Close Call Serves as Carbon Monoxide Lesson
Novato woman got some great advice on a trip to the hardware store, and it probably saved her life, fire marshal says.
Lisa Alvarez didn’t realize how close she’d come to a dangerous situation until she was driving home from the hardware store one recent day. Now she’s become a poster child for carbon monoxide poison education in Novato — and gladly.
Alvarez, who lives on Novato’s west side, got ticked that her carbon monoxide detector went off one day last month.
“I got irritated, unplugged it and threw it in the garage to shut it up,” she said.
She didn’t realize that the groggy, dizzy feeling she had might be tied to a carbon monoxide problem in her house.
She went to Pini Ace Hardware and talked to Russ Young about the “broken” detector and possibly to buy a test kit. After hearing the story, including that she hadn’t felt well that morning, Young suggested that Alvarez forget about buying anything and instead call Pacific Gas and Electric Co. to get the house checked. Alvarez took the advice.
“I’m driving home and I’m thinking to myself, wait a minute, I feel 100 percent better than when I was at the house,” Alvarez said. “Then the light bulb went off, and I was going through the whole sequence in my mind.”
She called PG&E right away and a technician came out to the house quickly. The meter showed high levels of carbon monoxide.
“My house was poison,” she said.
She retraced her steps and remembered what had happened: When she replaced the filter in her furnace, the door of the furnace in her hallway closet slipped off and wasn’t probably back in place, causing carbon monoxide to leak out.
It’s a typical story, says Novato Fire Marshal Bill Tyler. He heard the story from Alvarez’s father, retired Novato fire captain Fred Pfeifer, who lives in San Rafael. Although retired about 13 years now, Pfeifer had bought a bunch of detectors and urged his daughter to install them in her house.
“Fred is a stickler about smoke detectors,” Tyler said. “When the new law came out about carbon monoxide detectors, he bought a bunch of them and went to his daughter’s house to make sure she put them up. In this case, CO started to fill the house rather than vent properly.”
Tyler credits Young for giving some outstanding advice.
“What he was hearing was somebody describing CO poisoning,” he said, “so he told her not to go back into her house and to call PG&E. In my mind, he’s a model employee who understands CO and how it works. She could have gone back in and not made it out again.”
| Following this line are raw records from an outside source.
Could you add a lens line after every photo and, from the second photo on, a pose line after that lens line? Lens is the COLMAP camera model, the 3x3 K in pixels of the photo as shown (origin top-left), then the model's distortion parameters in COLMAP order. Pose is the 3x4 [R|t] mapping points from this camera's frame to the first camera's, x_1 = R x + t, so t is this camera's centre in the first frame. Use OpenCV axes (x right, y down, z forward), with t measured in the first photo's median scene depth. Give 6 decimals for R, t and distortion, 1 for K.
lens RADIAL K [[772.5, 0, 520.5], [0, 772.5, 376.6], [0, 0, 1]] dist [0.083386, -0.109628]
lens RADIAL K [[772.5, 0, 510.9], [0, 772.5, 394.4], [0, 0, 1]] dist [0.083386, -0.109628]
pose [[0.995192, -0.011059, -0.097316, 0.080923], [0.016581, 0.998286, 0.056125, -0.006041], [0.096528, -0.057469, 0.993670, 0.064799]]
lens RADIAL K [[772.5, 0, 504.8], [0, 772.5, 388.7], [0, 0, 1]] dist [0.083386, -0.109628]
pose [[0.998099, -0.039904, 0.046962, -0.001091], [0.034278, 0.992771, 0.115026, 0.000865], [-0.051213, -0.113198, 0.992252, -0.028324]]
Alvarez’s children already were out of the house, but some pets were inside. They were brought to safety and the problem was corrected by PG&E.
Once it was all over, Alvarez was overcome with emotion. She told Tyler she was embarrassed because she was the daughter of a fire captain and probably should have recognized the issue. But Tyler assured her that it was a great lesson learned and nobody was injured.
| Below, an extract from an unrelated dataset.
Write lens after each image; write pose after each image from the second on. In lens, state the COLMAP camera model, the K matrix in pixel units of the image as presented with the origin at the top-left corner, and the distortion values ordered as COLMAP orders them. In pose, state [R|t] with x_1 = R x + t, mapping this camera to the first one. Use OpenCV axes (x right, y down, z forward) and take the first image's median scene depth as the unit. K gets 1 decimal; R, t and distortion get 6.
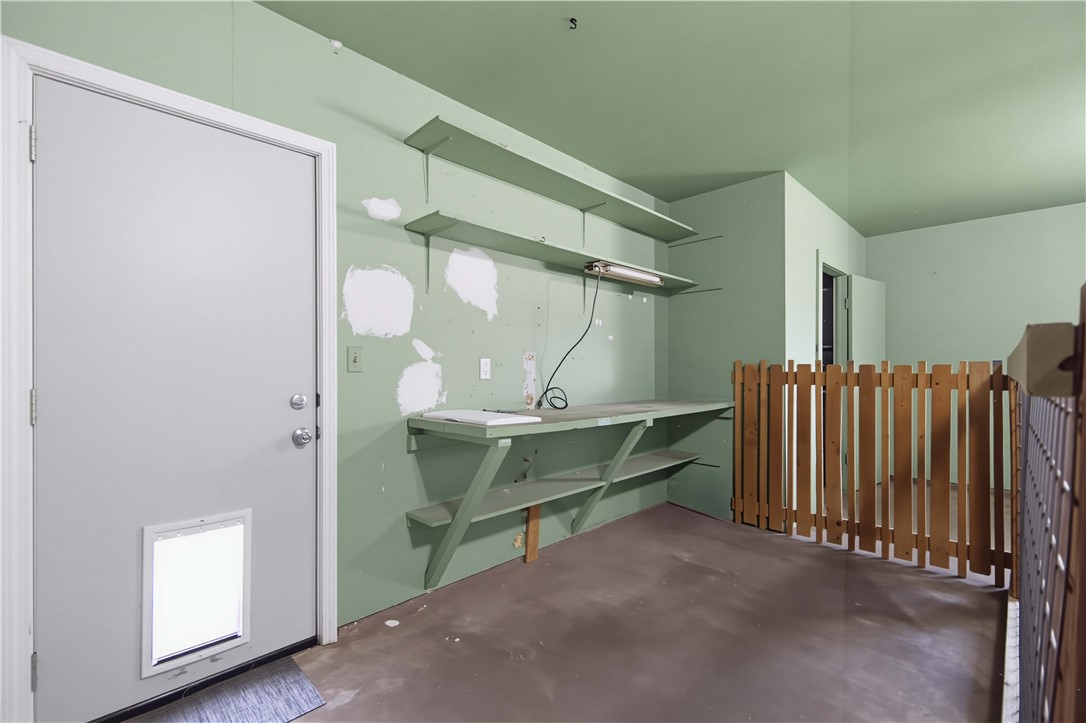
lens RADIAL K [[478.5, 0, 549.3], [0, 478.5, 355.4], [0, 0, 1]] dist [0.000388, -0.001111]
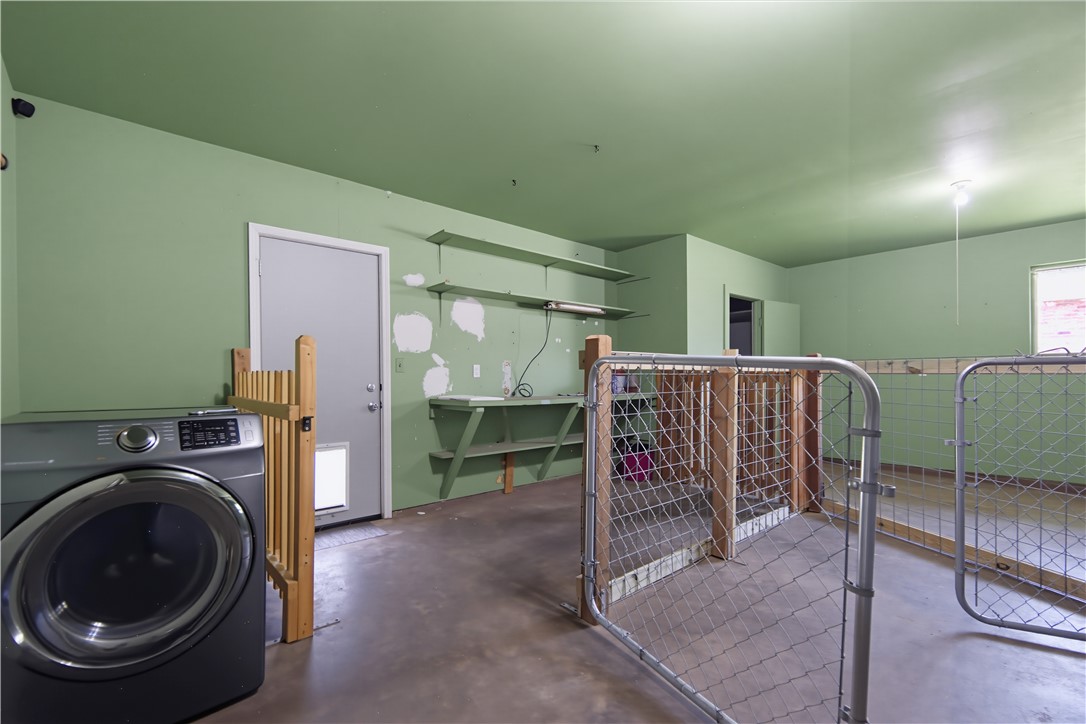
lens RADIAL K [[476.6, 0, 543.2], [0, 476.6, 367.9], [0, 0, 1]] dist [0.014356, -0.000741]
pose [[0.997155, -0.005689, -0.075168, 0.238660], [0.006146, 0.999964, 0.005846, 0.010070], [0.075132, -0.006291, 0.997154, -0.671976]]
“She thought her dad was a pest for putting those detectors in, but in the end she was glad he did it,” Tyler said.
“Thanks, Dad, for saving my life,” Alvarez said. “And Russ, you’re the man.”
Sylvia Barry
9:25 am on Tuesday, December 13, 2011
So glad the Avarez family is fine! The Carbon Monoxide Poisoning Prevention Act of 2010 requires CO2 detectors to be installed in existing single family homes beginning 07/01/2011 and in multiple family homes by 01/01/2013.